Stored data:
· · · ·

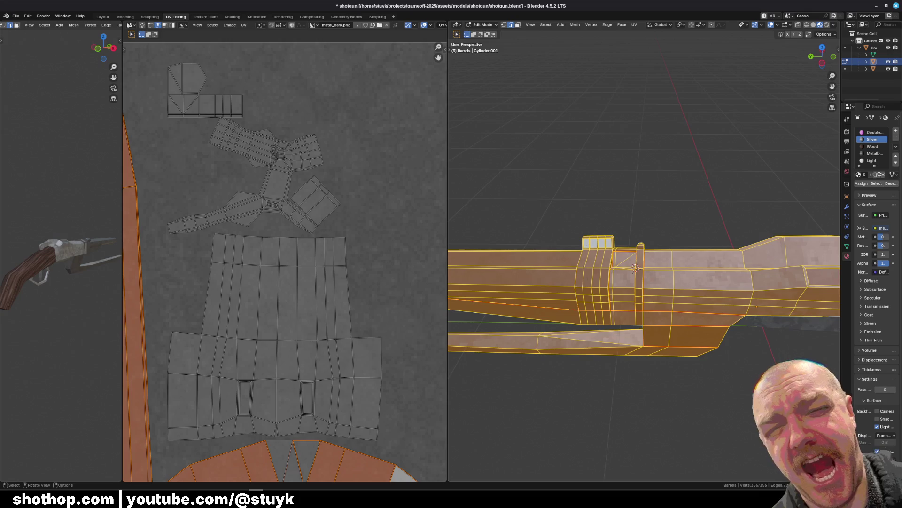
{"action": "middle_click_drag", "start_coordinate": [575, 398], "coordinate": [580, 211], "text": "shift"}
{"action": "key", "text": "alt+a"}
{"action": "scroll", "coordinate": [582, 137], "scroll_direction": "up", "scroll_amount": 1}
{"action": "middle_click_drag", "start_coordinate": [582, 136], "coordinate": [639, 395]}
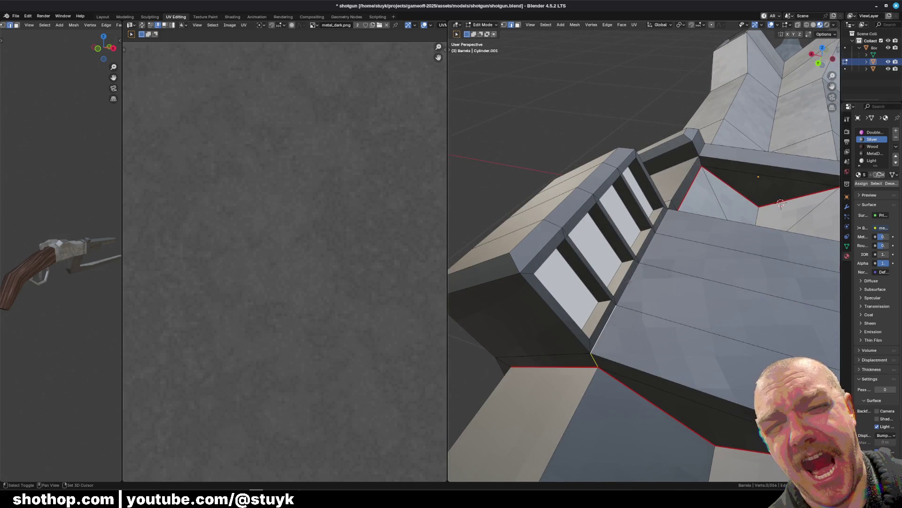
Mark the edge loops around the first and last rectangular openings on top of the barrel as seams
{"action": "mouse_move", "coordinate": [687, 251]}
{"action": "middle_mouse_down"}
{"action": "mouse_move", "coordinate": [630, 244]}
{"action": "mouse_move", "coordinate": [573, 297]}
{"action": "middle_mouse_up"}
{"action": "left_click", "coordinate": [619, 329], "text": "shift"}
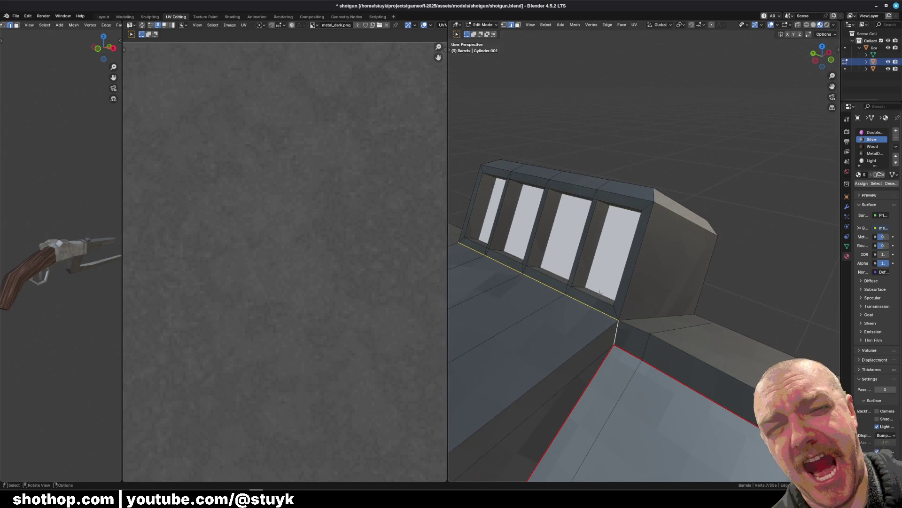
{"action": "left_click", "coordinate": [587, 281], "text": "alt+shift"}
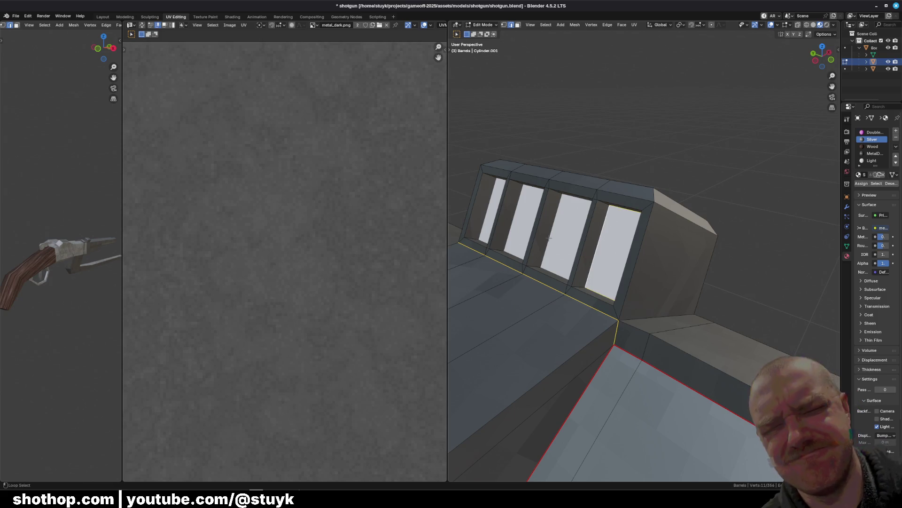
{"action": "left_click", "coordinate": [486, 214], "text": "alt+shift"}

· · · ·

> [Your instructions]:
Your copy should match the entries above exactly and contain no pictures.

> [Task solution]:
{"action": "middle_click_drag", "start_coordinate": [575, 398], "coordinate": [580, 211], "text": "shift"}
{"action": "key", "text": "alt+a"}
{"action": "scroll", "coordinate": [582, 137], "scroll_direction": "up", "scroll_amount": 1}
{"action": "middle_click_drag", "start_coordinate": [582, 136], "coordinate": [639, 395]}
Mark the edge loops around the first and last rectangular openings on top of the barrel as seams
{"action": "mouse_move", "coordinate": [687, 251]}
{"action": "middle_mouse_down"}
{"action": "mouse_move", "coordinate": [630, 244]}
{"action": "mouse_move", "coordinate": [573, 297]}
{"action": "middle_mouse_up"}
{"action": "left_click", "coordinate": [619, 329], "text": "shift"}
{"action": "left_click", "coordinate": [587, 281], "text": "alt+shift"}
{"action": "left_click", "coordinate": [486, 214], "text": "alt+shift"}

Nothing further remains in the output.